:: Work instructions ::
Scan the data for "Bora" and copy the lines it appears in.

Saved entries
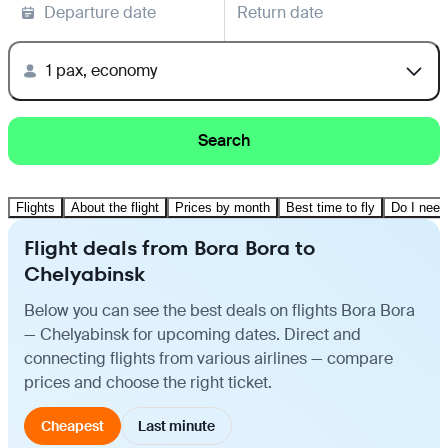
Departure date
Return date
1 pax, economy
Search
Flights
About the flight
Prices by month
Best time to fly
Do I need
Flight deals from Bora Bora to
Chelyabinsk
Below you can see the best deals on flights Bora Bora
— Chelyabinsk for upcoming dates. Direct and
connecting flights from various airlines — compare
prices and choose the right ticket.
Cheapest
Last minute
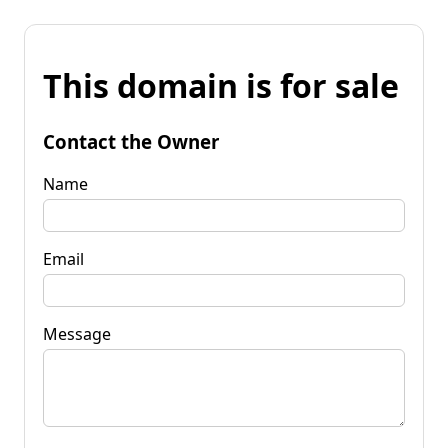
This domain is for sale
Contact the Owner
Name
Email
Message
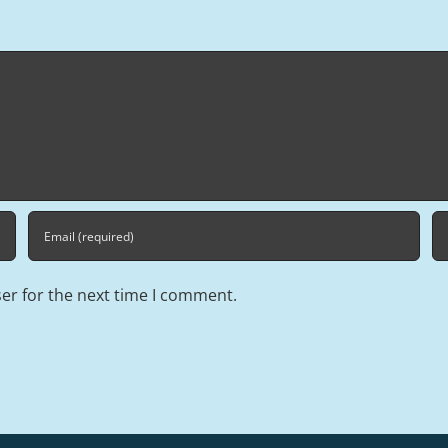
er for the next time I comment.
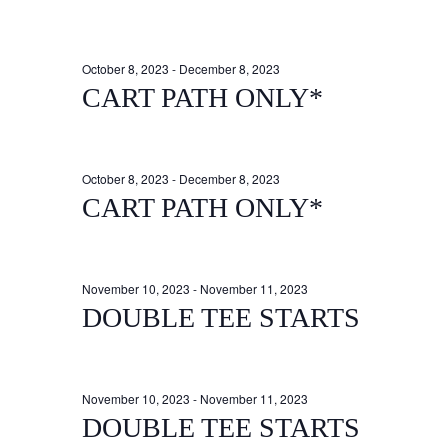
October 8, 2023
-
December 8, 2023
CART PATH ONLY*
October 8, 2023
-
December 8, 2023
CART PATH ONLY*
November 10, 2023
-
November 11, 2023
DOUBLE TEE STARTS
November 10, 2023
-
November 11, 2023
DOUBLE TEE STARTS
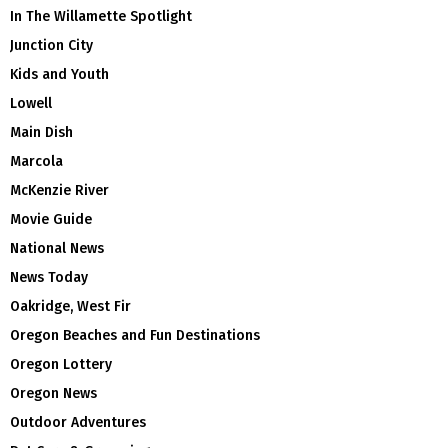
In The Willamette Spotlight
Junction City
Kids and Youth
Lowell
Main Dish
Marcola
McKenzie River
Movie Guide
National News
News Today
Oakridge, West Fir
Oregon Beaches and Fun Destinations
Oregon Lottery
Oregon News
Outdoor Adventures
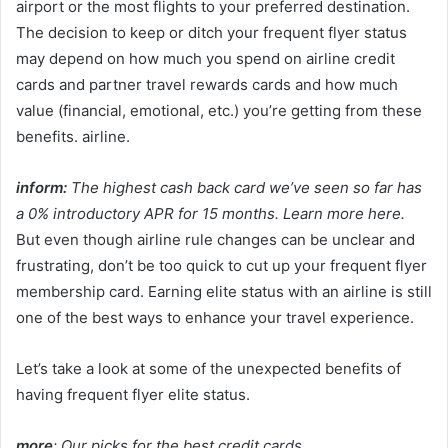
airport or the most flights to your preferred destination.
The decision to keep or ditch your frequent flyer status
may depend on how much you spend on airline credit
cards and partner travel rewards cards and how much
value (financial, emotional, etc.) you’re getting from these
benefits. airline.
inform:
The highest cash back card we’ve seen so far has
a 0% introductory APR for 15 months. Learn more here.
But even though airline rule changes can be unclear and
frustrating, don’t be too quick to cut up your frequent flyer
membership card. Earning elite status with an airline is still
one of the best ways to enhance your travel experience.
Let’s take a look at some of the unexpected benefits of
having frequent flyer elite status.
more
:
Our picks for the best credit cards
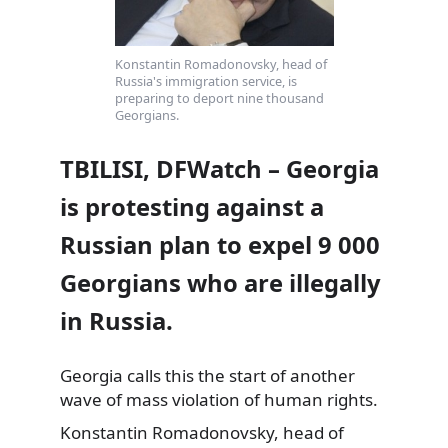
Konstantin Romadonovsky, head of
Russia's immigration service, is
preparing to deport nine thousand
Georgians.
TBILISI, DFWatch – Georgia
is protesting against a
Russian plan to expel 9 000
Georgians who are illegally
in Russia.
Georgia calls this the start of another
wave of mass violation of human rights.
Konstantin Romadonovsky, head of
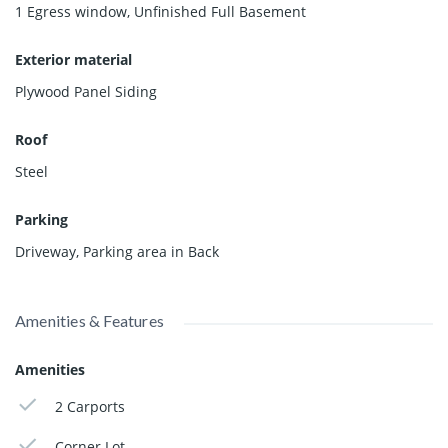
1 Egress window
,
Unfinished Full Basement
Exterior material
Plywood Panel Siding
Roof
Steel
Parking
Driveway
,
Parking area in Back
Amenities & Features
Amenities
2 Carports
Corner Lot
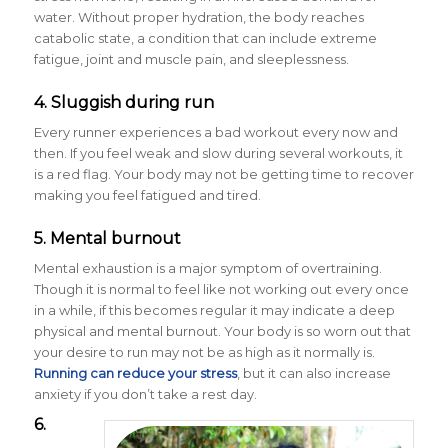
water. Without proper hydration, the body reaches
catabolic state, a condition that can include extreme
fatigue, joint and muscle pain, and sleeplessness.
4. Sluggish during run
Every runner experiences a bad workout every now and
then. If you feel weak and slow during several workouts, it
is a red flag. Your body may not be getting time to recover
making you feel fatigued and tired.
5. Mental burnout
Mental exhaustion is a major symptom of overtraining.
Though it is normal to feel like not working out every once
in a while, if this becomes regular it may indicate a deep
physical and mental burnout. Your body is so worn out that
your desire to run may not be as high as it normally is.
Running can reduce your stress
, but it can also increase
anxiety if you don’t take a rest day.
6.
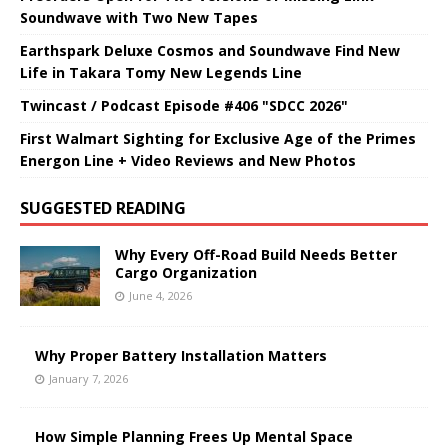
Soundwave with Two New Tapes
Earthspark Deluxe Cosmos and Soundwave Find New
Life in Takara Tomy New Legends Line
Twincast / Podcast Episode #406 "SDCC 2026"
First Walmart Sighting for Exclusive Age of the Primes
Energon Line + Video Reviews and New Photos
SUGGESTED READING
Why Every Off-Road Build Needs Better
Cargo Organization
June 4, 2026
Why Proper Battery Installation Matters
January 7, 2026
How Simple Planning Frees Up Mental Space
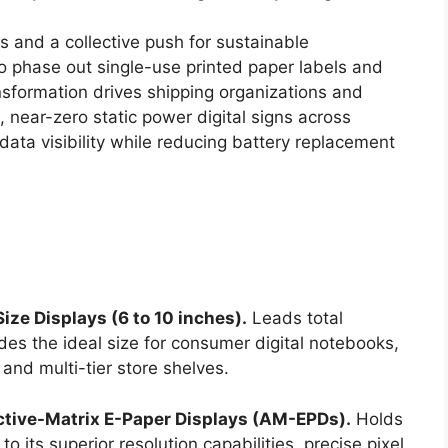
 and a collective push for sustainable
 phase out single-use printed paper labels and
nsformation drives shipping organizations and
d, near-zero static power digital signs across
data visibility while reducing battery replacement
ze Displays (6 to 10 inches).
Leads total
des the ideal size for consumer digital notebooks,
and multi-tier store shelves.
ctive-Matrix E-Paper Displays (AM-EPDs).
Holds
o its superior resolution capabilities, precise pixel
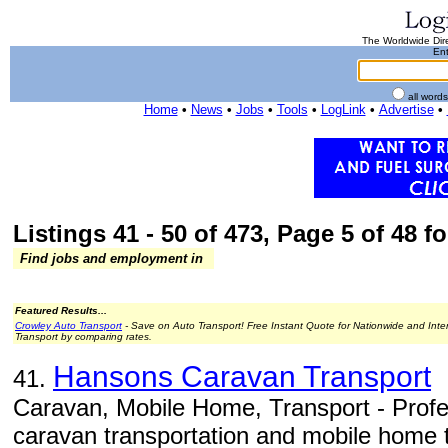
The Worldwide Dire
Ent
all word
Home
•
News
•
Jobs
•
Tools
•
LogLink
•
Advertise
•
Listings 41 - 50 of 473, Page 5 of 48 fo
Find jobs and employment in
Featured Results...
Crowley Auto Transport
- Save on Auto Transport! Free Instant Quote for Nationwide and Inte
Transport by comparing rates.
Hansons Caravan Transport
41.
Caravan, Mobile Home, Transport - Profe
caravan transportation and mobile home t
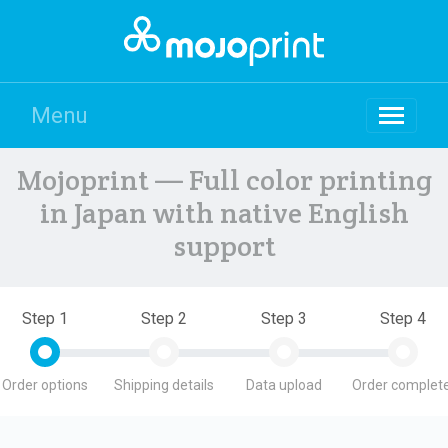
Menu
Mojoprint — Full color printing
in Japan with native English
support
Step 1
Step 2
Step 3
Step 4
Order options
Shipping details
Data upload
Order complete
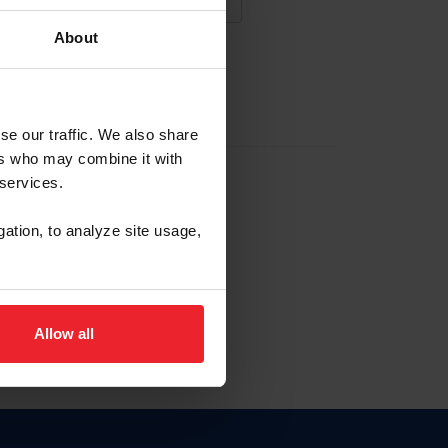
About
NA NUEVA CUENTA
se our traffic. We also share
ers who may combine it with
la identificación de membresía
 services.
gation, to analyze site usage,
ck here.
Allow all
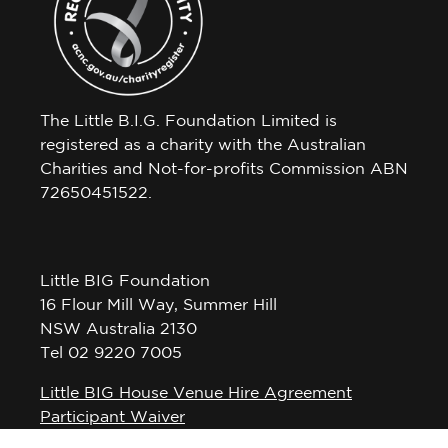
The Little B.I.G. Foundation Limited is
registered as a charity with the Australian
Charities and Not-for-profits Commission ABN
72650451522.
Little BIG Foundation
16 Flour Mill Way, Summer Hill
NSW Australia 2130
Tel 02 9220 7005
Little BIG House Venue Hire Agreement
Participant Waiver
Privacy Policy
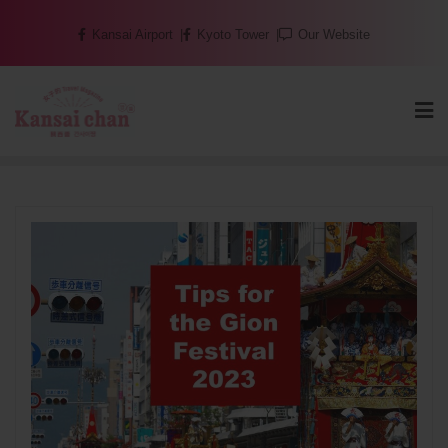
Skip
Kansai Airport
Kyoto Tower
Our Website
to
content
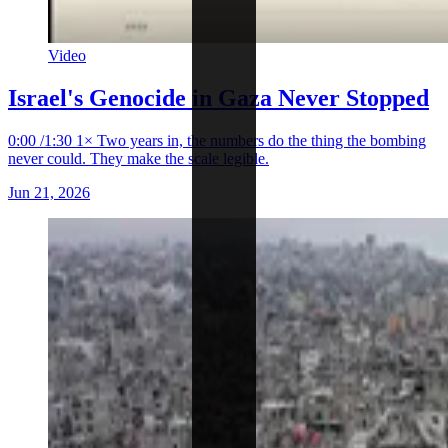
Video
Israel's Genocide in Gaza Never Stopped
0:00 /1:30 1× Two years in, the numbers do the thing the bombing
never could. They make the scale legible.
Jun 21, 2026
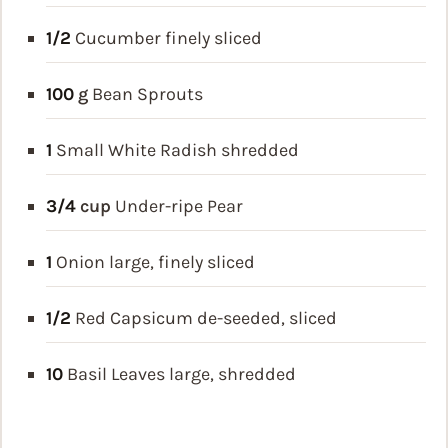
1/2
Cucumber
finely sliced
100
g
Bean Sprouts
1
Small White Radish
shredded
3/4
cup
Under-ripe Pear
1
Onion
large, finely sliced
1/2
Red Capsicum
de-seeded, sliced
10
Basil Leaves
large, shredded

:: Result of this exercise ::
Flight deals from Bora Bora to
Below you can see the best deals on flights Bora Bora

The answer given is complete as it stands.